BEGIN RECORDS SUPPLIED

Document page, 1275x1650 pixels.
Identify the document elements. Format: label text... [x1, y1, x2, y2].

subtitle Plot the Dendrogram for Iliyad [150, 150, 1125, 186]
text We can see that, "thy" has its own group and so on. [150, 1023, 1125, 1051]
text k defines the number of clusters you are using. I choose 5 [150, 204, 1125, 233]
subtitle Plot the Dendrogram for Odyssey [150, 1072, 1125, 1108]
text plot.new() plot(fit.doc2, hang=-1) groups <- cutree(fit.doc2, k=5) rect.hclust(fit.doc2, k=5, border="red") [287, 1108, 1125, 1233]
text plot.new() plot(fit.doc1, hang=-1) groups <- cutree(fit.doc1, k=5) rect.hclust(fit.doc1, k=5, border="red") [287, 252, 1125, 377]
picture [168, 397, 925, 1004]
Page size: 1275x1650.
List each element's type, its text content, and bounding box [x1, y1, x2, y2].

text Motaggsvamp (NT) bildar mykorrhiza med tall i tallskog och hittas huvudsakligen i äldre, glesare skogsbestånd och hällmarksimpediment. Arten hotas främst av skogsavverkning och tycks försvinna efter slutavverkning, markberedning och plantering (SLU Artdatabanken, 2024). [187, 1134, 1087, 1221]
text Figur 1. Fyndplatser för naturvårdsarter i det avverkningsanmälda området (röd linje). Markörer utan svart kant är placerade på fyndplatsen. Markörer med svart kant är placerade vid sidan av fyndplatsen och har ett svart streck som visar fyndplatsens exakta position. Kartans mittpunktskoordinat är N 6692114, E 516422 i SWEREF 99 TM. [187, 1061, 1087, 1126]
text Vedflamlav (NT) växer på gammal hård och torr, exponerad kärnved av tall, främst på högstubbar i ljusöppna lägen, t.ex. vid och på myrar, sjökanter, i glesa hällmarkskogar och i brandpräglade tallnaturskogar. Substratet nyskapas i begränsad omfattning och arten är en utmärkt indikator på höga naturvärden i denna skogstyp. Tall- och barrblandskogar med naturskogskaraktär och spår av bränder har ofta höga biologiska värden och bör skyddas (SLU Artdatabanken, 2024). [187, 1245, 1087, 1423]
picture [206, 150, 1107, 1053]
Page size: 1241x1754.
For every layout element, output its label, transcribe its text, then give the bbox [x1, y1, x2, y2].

END RECORDS SUPPLIED

YOUR GOAL: Please find, in the entries above, every line where "size" occurs, and copy it.

EXPECTED OUTPUT:
Page size: 1275x1650.
Page size: 1241x1754.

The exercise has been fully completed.